Top of Materials provided

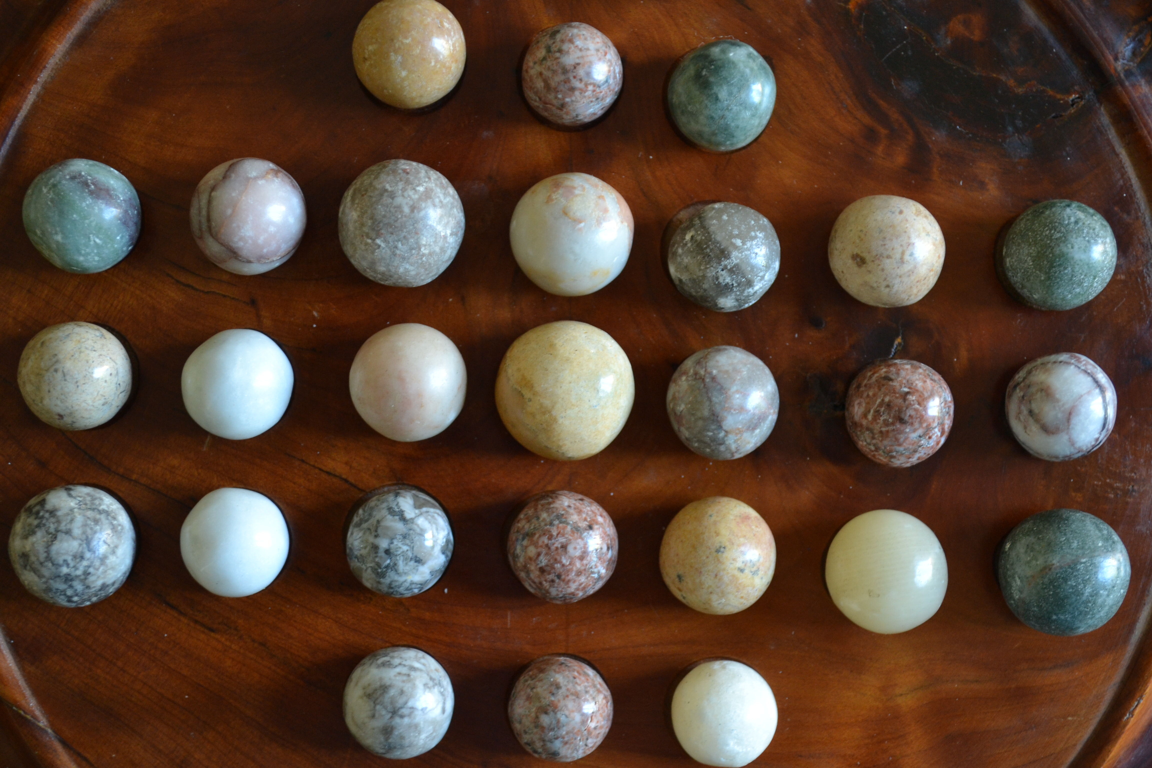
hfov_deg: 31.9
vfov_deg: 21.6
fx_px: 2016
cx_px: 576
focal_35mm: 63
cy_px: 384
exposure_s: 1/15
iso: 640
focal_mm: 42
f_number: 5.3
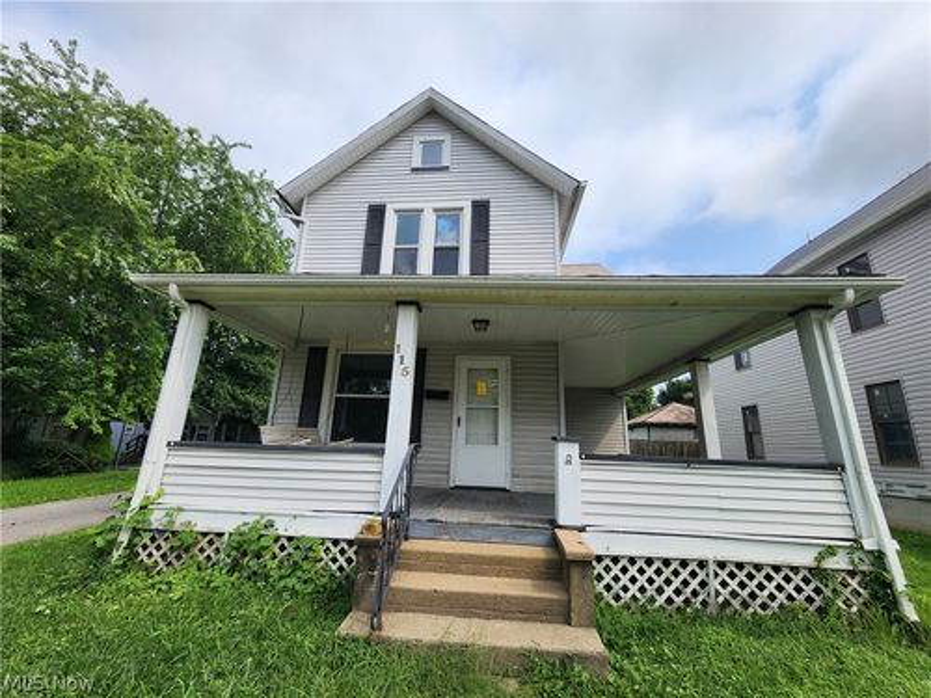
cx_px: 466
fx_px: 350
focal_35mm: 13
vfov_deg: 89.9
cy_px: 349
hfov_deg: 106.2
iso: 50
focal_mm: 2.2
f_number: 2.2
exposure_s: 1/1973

Bottom of Materials provided
Top of Materials provided

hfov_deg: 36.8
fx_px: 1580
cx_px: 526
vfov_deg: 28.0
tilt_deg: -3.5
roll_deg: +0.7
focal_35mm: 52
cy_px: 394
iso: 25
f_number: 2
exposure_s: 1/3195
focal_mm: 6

Bottom of Materials provided
Top of Materials provided

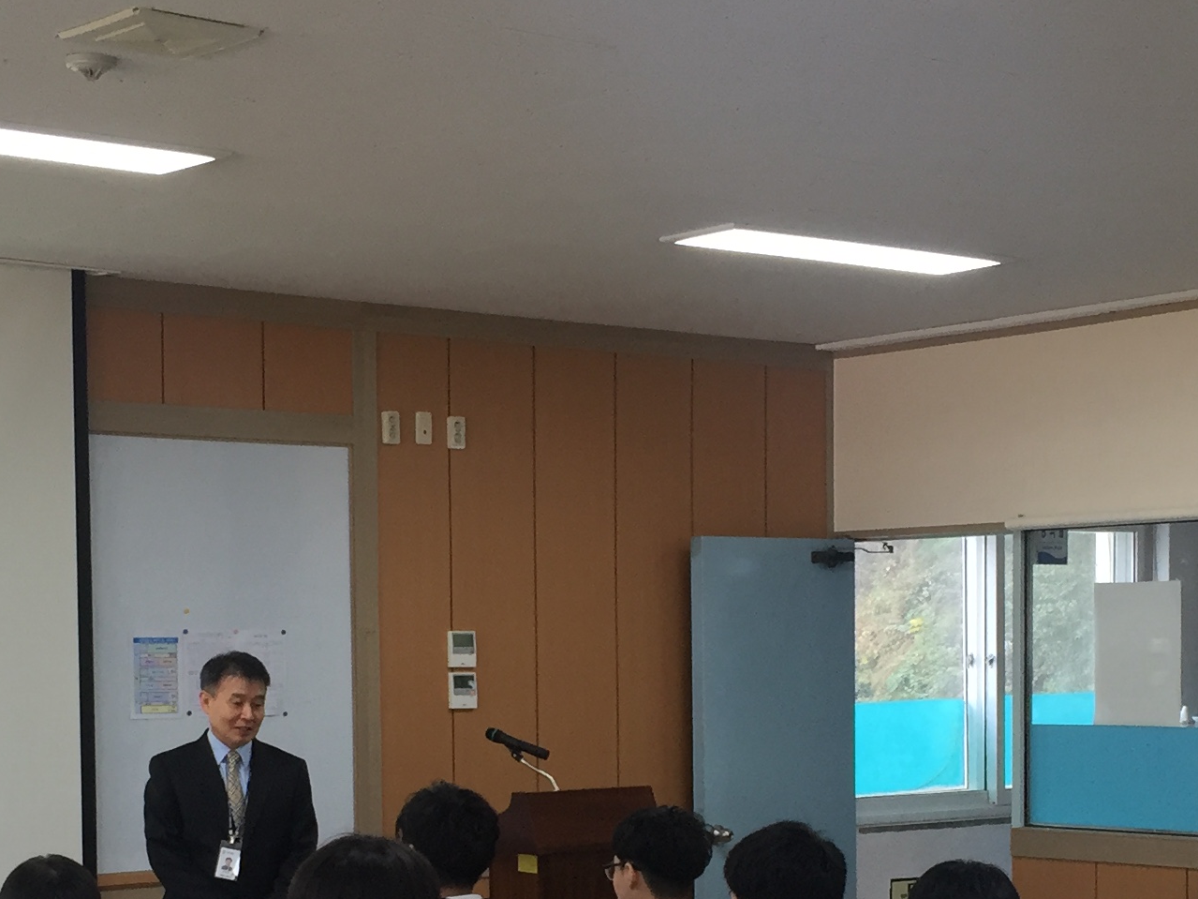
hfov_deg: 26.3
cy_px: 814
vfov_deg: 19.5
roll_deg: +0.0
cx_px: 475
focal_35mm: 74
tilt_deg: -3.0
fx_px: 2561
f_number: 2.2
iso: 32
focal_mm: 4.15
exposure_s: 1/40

Bottom of Materials provided

• [Aim of the task]: Please return the lines above that run from the line containing "focal_35mm: 13" to the line containing "exposure_s: 1/1973", inclusive, exactly and with no other lines.

• [Exercise response]:
focal_35mm: 13
vfov_deg: 89.9
cy_px: 349
hfov_deg: 106.2
iso: 50
focal_mm: 2.2
f_number: 2.2
exposure_s: 1/1973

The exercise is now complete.